▶ **INSTRUCTIONS TO FOLLOW**:
Reproduce the whole listing exactly and let no picture into the copy.

▶ **RECORDS FOR THIS EXERCISE**:
----
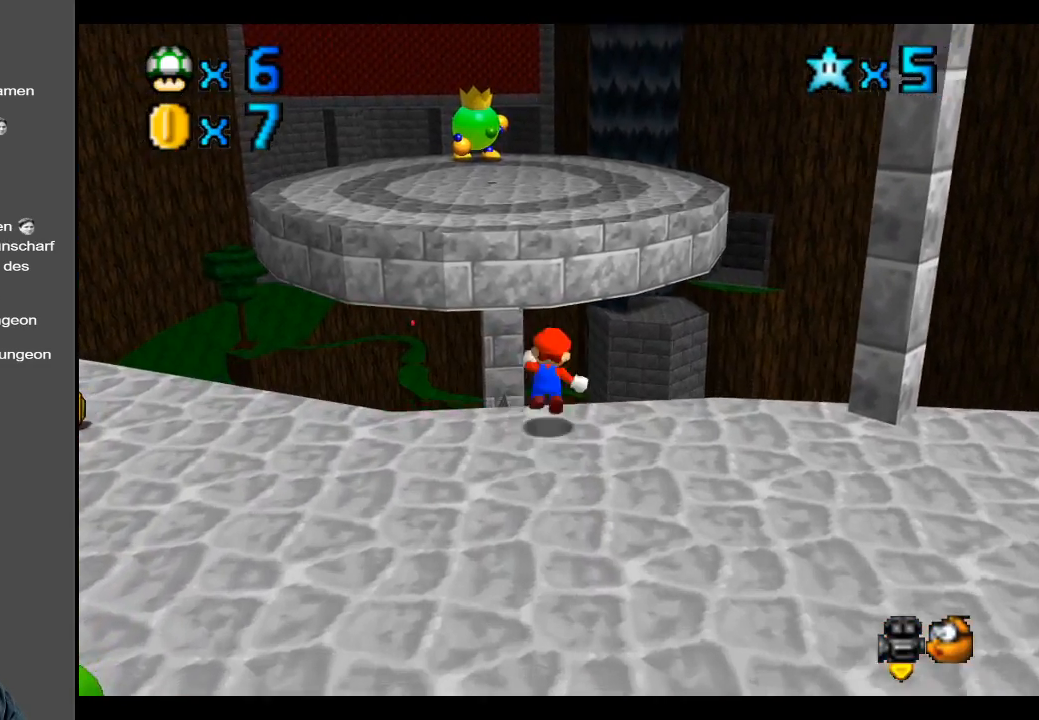
{"buttons": ["A"], "left_stick": "up-left", "right_stick": "center", "events": [[17, "left_stick", "up-left"], [133, "L2", "up"]]}
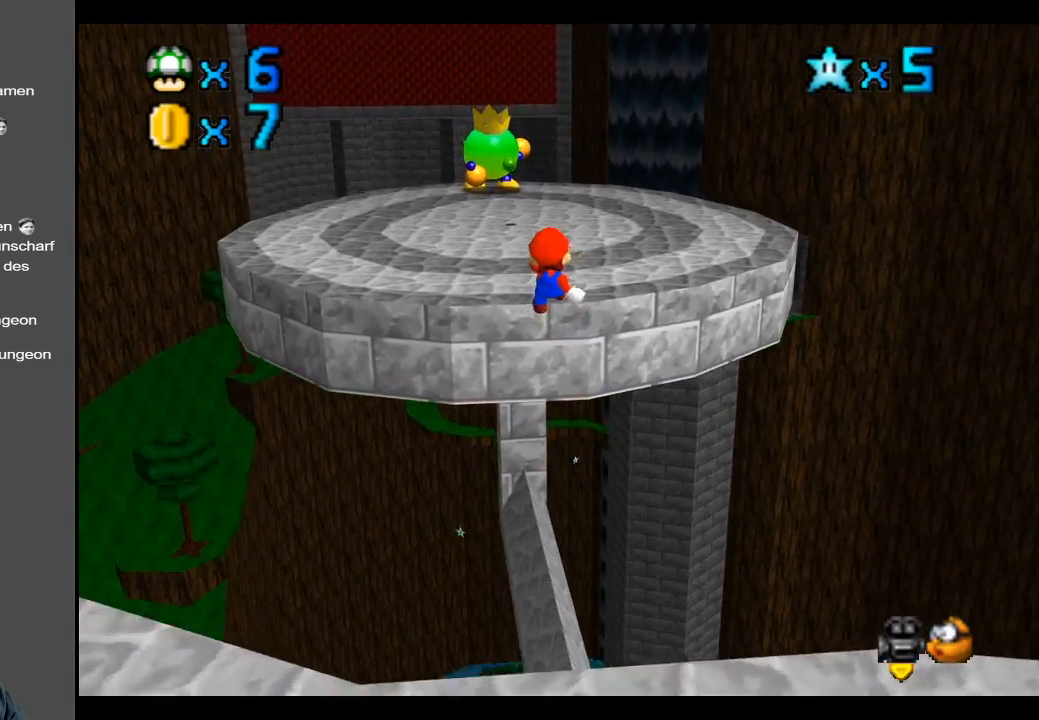
{"buttons": [], "left_stick": "up", "right_stick": "center", "events": [[300, "A", "up"], [333, "left_stick", "up"]]}
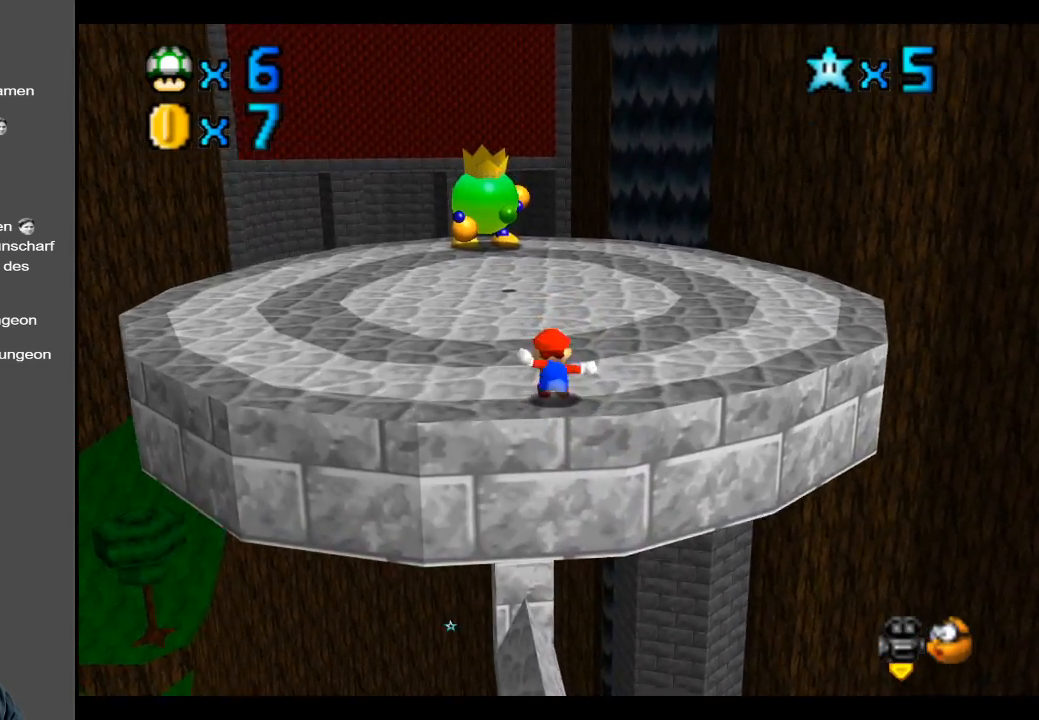
{"buttons": ["B"], "left_stick": "up-right", "right_stick": "center", "events": [[200, "left_stick", "up-right"], [450, "B", "down"]]}
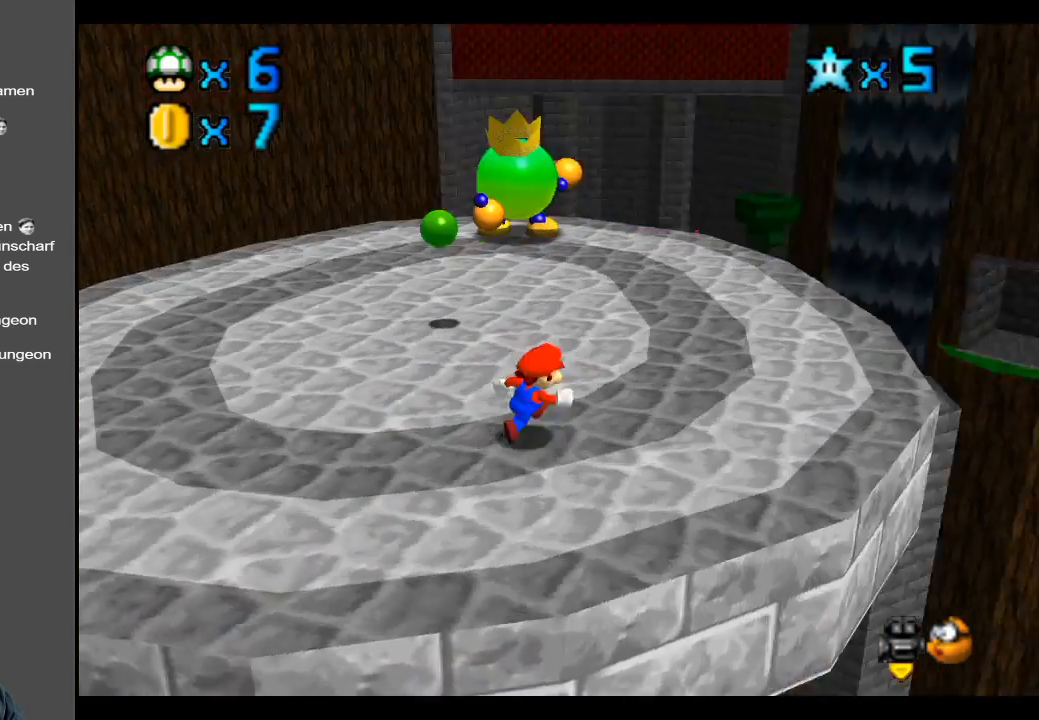
{"buttons": [], "left_stick": "up-right", "right_stick": "center", "events": [[17, "B", "up"]]}
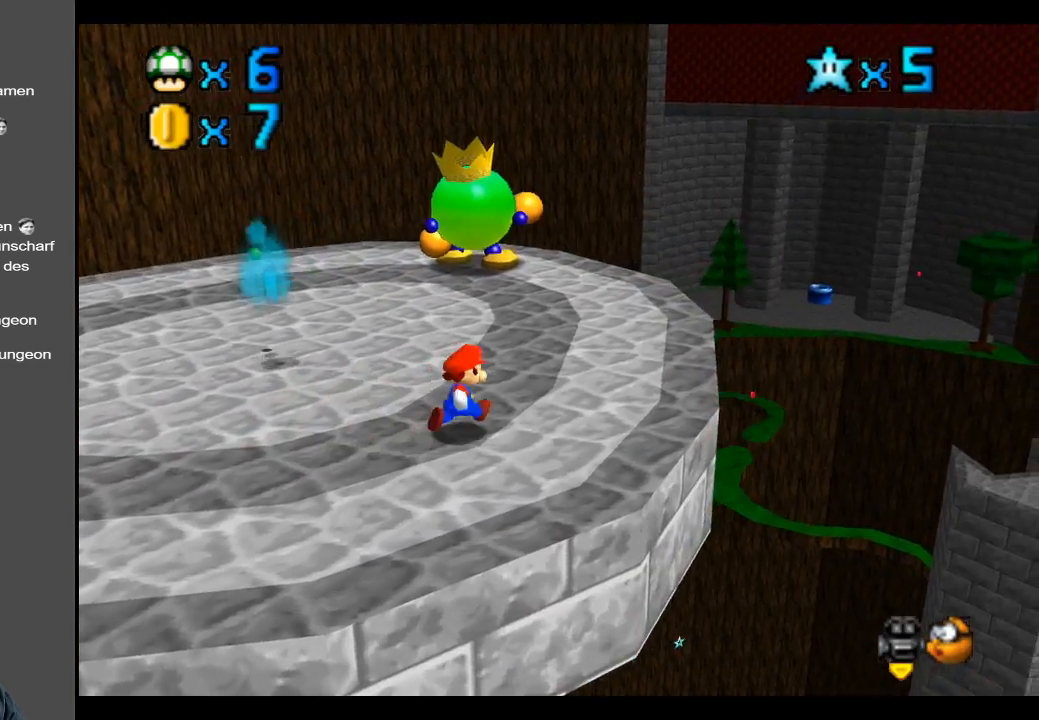
{"buttons": [], "left_stick": "up-right", "right_stick": "center", "events": [[150, "B", "down"], [267, "B", "up"]]}
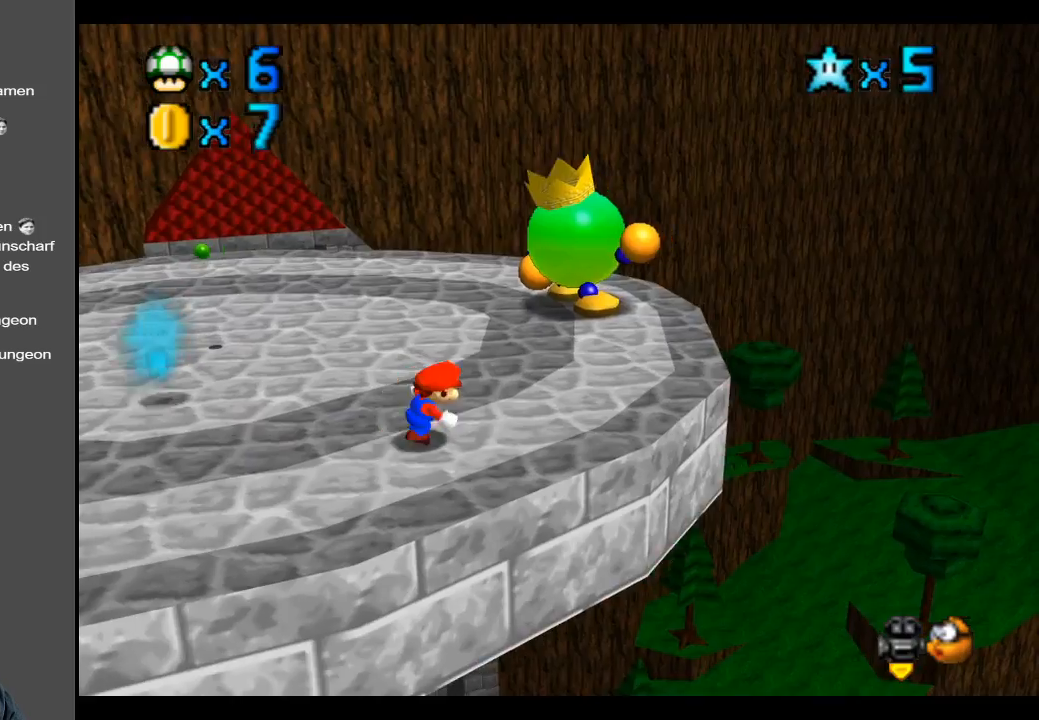
{"buttons": ["B"], "left_stick": "up-left", "right_stick": "center", "events": [[233, "left_stick", "up-left"], [433, "B", "down"]]}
----
▶ **RESULT FOR THIS EXERCISE**:
{"buttons": ["A"], "left_stick": "up-left", "right_stick": "center", "events": [[17, "left_stick", "up-left"], [133, "L2", "up"]]}
{"buttons": [], "left_stick": "up", "right_stick": "center", "events": [[300, "A", "up"], [333, "left_stick", "up"]]}
{"buttons": ["B"], "left_stick": "up-right", "right_stick": "center", "events": [[200, "left_stick", "up-right"], [450, "B", "down"]]}
{"buttons": [], "left_stick": "up-right", "right_stick": "center", "events": [[17, "B", "up"]]}
{"buttons": [], "left_stick": "up-right", "right_stick": "center", "events": [[150, "B", "down"], [267, "B", "up"]]}
{"buttons": ["B"], "left_stick": "up-left", "right_stick": "center", "events": [[233, "left_stick", "up-left"], [433, "B", "down"]]}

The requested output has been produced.